$$\frac{\cos \left(3(x - \frac{\pi}{4})\right)}{\cos(x - \frac{\pi}{4})} = \frac{\sin 3x - \cos 3x}{\sin x + \cos x}$$
My attempt: \begin{align} LHS &=\frac{\cos \left(3(x - \frac{\pi}{4})\right)}{\cos(x - \frac{\pi}{4})} \\ &= 4\cos^2 (x - \frac{\pi}{4}) - 3 \\ &= 4(\cos x \cos\frac \pi 4 + \sin \frac \pi 4\sin x )^2 - 3 \\ &=-1 + 4\sin x \cos x \\ RHS &= \frac{\sin 3x - \cos 3x}{\sin x + \cos x} \\ &= \frac{2\sin x - 4\sin^3x - 4\cos^3x + 3\cos x}{\sin x + \cos x} \\ &= -1 + 4\sin x\cos x \end{align}
But it seems that there is a way to show it more efficiently, but I am not sure how.
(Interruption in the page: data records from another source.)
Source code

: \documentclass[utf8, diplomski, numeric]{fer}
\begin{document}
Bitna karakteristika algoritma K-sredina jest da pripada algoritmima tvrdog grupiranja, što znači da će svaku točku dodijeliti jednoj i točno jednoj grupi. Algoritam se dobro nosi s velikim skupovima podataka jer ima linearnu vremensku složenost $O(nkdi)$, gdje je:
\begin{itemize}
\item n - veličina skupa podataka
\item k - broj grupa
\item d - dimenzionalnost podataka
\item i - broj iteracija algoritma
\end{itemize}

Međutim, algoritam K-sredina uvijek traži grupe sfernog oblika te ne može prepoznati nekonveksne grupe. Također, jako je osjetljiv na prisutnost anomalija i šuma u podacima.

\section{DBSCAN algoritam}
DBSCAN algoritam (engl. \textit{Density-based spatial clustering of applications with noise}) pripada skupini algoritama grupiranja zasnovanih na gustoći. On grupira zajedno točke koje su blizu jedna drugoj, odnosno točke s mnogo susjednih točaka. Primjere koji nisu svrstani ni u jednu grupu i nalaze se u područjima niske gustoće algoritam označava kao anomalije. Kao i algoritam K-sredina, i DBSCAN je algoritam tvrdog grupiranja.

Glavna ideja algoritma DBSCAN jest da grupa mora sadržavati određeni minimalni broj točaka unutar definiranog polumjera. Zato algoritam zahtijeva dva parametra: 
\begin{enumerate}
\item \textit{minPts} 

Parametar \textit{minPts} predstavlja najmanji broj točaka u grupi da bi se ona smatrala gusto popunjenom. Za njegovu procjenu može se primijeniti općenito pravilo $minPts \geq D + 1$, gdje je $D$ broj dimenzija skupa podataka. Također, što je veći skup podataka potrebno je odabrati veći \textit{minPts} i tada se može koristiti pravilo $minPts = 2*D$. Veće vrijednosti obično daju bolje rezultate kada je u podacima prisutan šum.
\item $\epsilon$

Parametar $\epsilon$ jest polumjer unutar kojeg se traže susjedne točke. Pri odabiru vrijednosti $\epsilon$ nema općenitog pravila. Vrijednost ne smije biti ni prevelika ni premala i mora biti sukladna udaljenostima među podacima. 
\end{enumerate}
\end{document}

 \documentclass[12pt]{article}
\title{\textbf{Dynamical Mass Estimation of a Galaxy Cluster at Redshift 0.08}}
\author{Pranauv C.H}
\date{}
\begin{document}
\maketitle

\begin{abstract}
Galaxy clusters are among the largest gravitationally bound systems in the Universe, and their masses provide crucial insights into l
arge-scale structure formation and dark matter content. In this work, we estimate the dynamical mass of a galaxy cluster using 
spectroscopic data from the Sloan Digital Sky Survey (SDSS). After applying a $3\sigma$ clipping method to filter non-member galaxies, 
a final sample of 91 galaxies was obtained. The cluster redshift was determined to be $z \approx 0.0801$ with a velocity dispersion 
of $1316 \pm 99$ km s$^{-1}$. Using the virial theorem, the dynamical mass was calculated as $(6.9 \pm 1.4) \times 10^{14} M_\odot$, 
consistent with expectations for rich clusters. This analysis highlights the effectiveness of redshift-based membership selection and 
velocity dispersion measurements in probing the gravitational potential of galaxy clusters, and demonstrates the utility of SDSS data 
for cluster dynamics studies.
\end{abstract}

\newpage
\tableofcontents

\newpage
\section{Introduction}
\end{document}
Using the angle addition formula $$\cos(A-B)=\cos(A)\cos(B)+\sin(A)\sin(B)$$ we have
$$\frac{\cos(3(x-\frac{\pi}{4}))}{\cos(x-\frac{\pi}{4})}=\frac{\cos(3x)\cos(\frac{3\pi}{4})+\sin(3x)\sin(\frac{3\pi}{4})}{\cos(x)\cos(\frac{\pi}{4})+\sin(x)\sin(\frac{\pi}{4})}$$ $$=\frac{-\frac{\sqrt{2}}{2}\cos(3x)+\frac{\sqrt{2}}{2}\sin(3x)}{\frac{\sqrt{2}}{2}\cos(x)+\frac{\sqrt{2}}{2}\sin(x)}$$ $$=\frac{\sin(3x)-\cos(3x)}{\cos(x)+\sin(x)}$$